(Transcribed page contents)
···
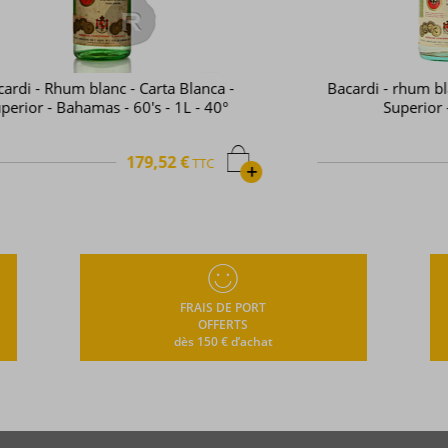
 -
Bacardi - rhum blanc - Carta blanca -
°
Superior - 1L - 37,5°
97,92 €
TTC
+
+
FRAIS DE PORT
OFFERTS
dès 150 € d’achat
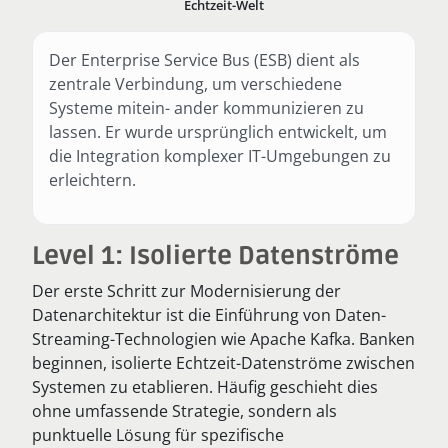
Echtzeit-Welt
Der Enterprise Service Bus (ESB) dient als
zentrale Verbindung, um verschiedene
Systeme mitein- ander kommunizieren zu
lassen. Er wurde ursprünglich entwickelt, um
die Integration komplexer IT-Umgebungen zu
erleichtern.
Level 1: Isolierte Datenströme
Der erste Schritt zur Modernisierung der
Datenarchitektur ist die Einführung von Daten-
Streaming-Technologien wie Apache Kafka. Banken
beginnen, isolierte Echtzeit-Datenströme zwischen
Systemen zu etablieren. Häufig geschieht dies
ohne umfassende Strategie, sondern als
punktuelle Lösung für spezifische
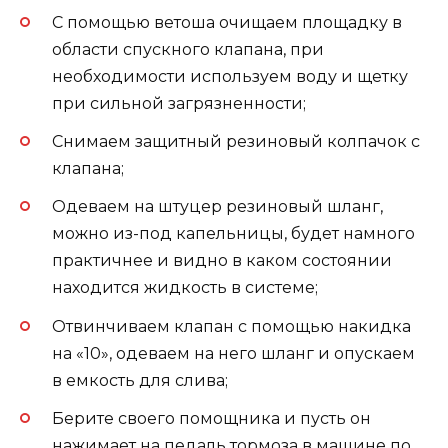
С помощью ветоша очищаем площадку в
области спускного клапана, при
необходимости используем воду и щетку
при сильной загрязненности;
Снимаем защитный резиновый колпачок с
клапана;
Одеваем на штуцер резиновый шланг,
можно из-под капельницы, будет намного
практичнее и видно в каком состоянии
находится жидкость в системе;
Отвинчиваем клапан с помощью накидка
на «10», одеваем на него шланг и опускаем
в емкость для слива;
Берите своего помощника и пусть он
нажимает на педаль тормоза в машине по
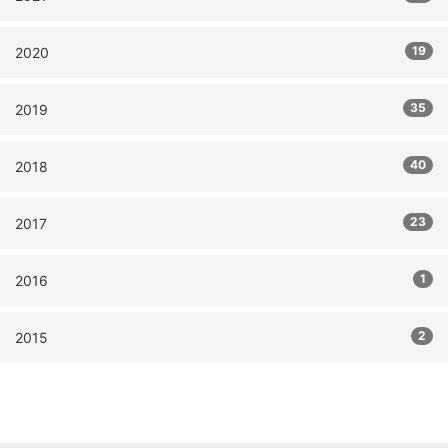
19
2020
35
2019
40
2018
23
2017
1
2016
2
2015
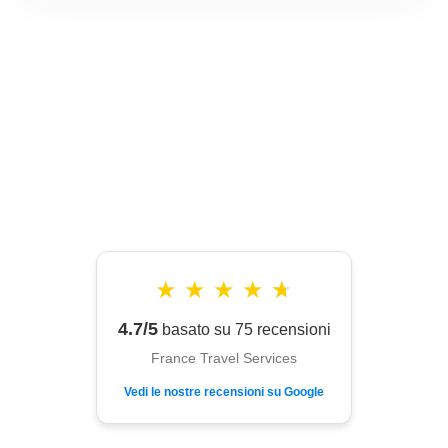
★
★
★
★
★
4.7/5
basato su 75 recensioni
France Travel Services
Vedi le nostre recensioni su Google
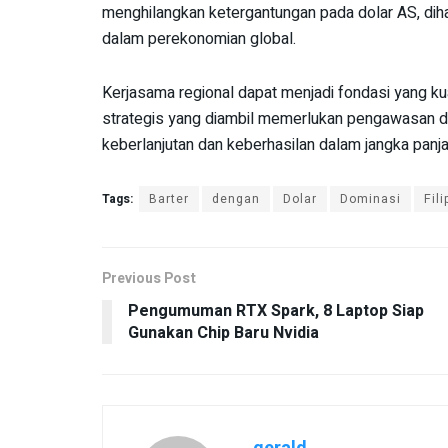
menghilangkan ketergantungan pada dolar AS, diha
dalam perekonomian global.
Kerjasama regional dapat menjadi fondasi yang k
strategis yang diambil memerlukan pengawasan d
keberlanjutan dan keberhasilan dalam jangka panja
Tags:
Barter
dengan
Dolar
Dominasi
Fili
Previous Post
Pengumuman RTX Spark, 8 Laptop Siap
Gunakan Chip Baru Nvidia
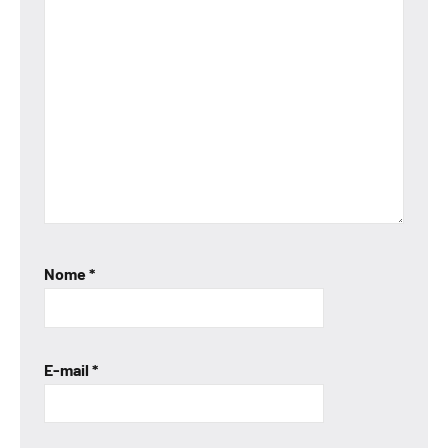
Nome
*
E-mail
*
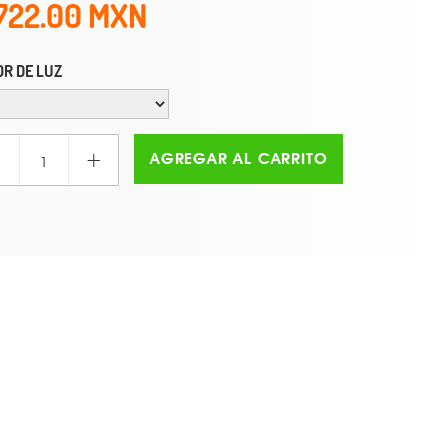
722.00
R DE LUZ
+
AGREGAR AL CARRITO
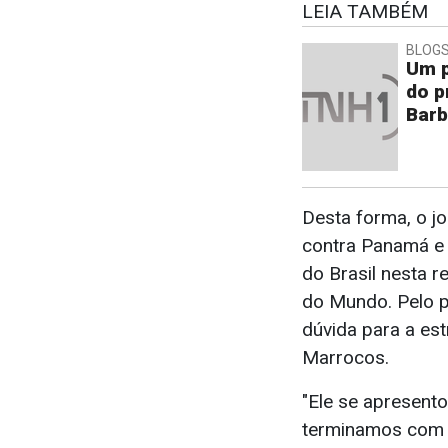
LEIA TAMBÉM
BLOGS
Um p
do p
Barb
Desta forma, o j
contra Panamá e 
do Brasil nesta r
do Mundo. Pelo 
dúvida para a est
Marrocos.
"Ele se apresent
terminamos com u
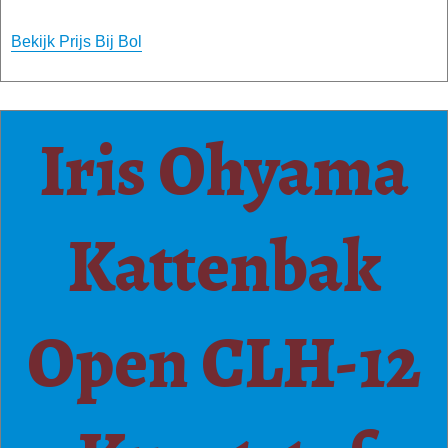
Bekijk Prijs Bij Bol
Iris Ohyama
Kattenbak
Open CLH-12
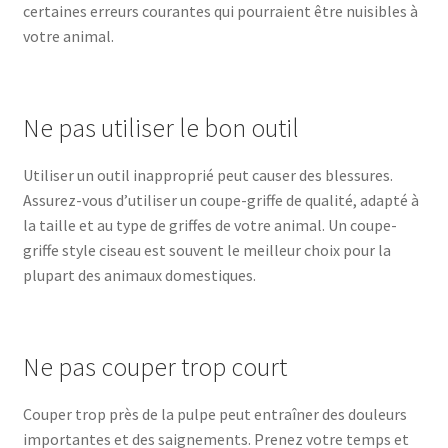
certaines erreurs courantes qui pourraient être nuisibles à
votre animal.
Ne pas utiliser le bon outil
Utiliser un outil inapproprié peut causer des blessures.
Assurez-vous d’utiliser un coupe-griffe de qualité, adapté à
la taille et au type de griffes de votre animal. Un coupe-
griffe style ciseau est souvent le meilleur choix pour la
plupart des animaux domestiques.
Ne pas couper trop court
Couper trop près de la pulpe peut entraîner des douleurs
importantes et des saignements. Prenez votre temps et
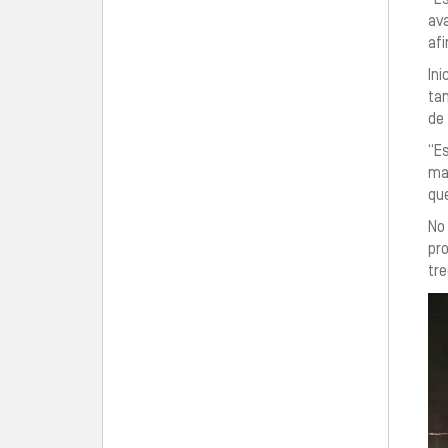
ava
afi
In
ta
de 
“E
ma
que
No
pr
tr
···
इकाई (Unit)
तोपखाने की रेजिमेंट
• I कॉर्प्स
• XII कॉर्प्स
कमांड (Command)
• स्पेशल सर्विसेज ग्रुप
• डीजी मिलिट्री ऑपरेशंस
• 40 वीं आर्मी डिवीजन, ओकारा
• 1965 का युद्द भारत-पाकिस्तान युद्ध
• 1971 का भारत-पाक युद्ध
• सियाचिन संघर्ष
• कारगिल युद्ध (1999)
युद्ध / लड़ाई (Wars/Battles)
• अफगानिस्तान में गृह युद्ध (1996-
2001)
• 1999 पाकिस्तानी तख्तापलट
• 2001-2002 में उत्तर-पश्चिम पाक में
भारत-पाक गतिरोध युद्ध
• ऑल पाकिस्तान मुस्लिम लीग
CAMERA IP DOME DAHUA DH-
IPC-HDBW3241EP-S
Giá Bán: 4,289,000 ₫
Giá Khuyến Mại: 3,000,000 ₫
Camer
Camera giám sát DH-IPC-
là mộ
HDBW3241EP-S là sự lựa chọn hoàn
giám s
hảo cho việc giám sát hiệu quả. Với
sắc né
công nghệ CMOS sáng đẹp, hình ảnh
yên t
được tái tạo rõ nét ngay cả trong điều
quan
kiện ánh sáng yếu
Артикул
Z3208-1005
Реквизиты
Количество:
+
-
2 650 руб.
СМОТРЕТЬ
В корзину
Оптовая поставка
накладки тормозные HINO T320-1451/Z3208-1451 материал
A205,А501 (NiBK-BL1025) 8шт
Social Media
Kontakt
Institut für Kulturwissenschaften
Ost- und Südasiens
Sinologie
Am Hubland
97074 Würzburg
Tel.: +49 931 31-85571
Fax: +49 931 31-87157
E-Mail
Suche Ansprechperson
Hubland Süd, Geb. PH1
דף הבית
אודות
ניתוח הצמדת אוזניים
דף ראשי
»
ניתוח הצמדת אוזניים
···
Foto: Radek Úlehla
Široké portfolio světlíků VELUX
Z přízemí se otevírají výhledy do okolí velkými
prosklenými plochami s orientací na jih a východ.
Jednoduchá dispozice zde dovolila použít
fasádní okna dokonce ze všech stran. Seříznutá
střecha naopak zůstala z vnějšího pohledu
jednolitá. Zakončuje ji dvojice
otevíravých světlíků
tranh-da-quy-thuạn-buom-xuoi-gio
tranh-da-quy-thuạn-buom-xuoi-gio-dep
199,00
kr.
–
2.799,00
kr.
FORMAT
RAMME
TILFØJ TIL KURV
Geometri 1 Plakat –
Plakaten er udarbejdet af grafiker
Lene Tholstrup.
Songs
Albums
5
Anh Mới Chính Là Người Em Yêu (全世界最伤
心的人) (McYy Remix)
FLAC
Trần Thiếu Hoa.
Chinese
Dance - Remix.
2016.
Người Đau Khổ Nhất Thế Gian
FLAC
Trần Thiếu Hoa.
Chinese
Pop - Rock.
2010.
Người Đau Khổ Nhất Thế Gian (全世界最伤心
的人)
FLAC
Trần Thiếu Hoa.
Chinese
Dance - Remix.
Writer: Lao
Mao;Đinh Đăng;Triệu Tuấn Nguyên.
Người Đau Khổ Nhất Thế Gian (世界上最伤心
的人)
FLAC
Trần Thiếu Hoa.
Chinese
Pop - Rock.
···
**ASSIGNMENT:**
Copy out, word for word, the part of the entries above that begins at the line with "Systeme mitein- ander kommunizieren zu" and ends at the line with "Systemen zu etablieren. Häufig geschieht dies", including both.

**EXERCISE SOLUTION:**
Systeme mitein- ander kommunizieren zu
lassen. Er wurde ursprünglich entwickelt, um
die Integration komplexer IT-Umgebungen zu
erleichtern.
Level 1: Isolierte Datenströme
Der erste Schritt zur Modernisierung der
Datenarchitektur ist die Einführung von Daten-
Streaming-Technologien wie Apache Kafka. Banken
beginnen, isolierte Echtzeit-Datenströme zwischen
Systemen zu etablieren. Häufig geschieht dies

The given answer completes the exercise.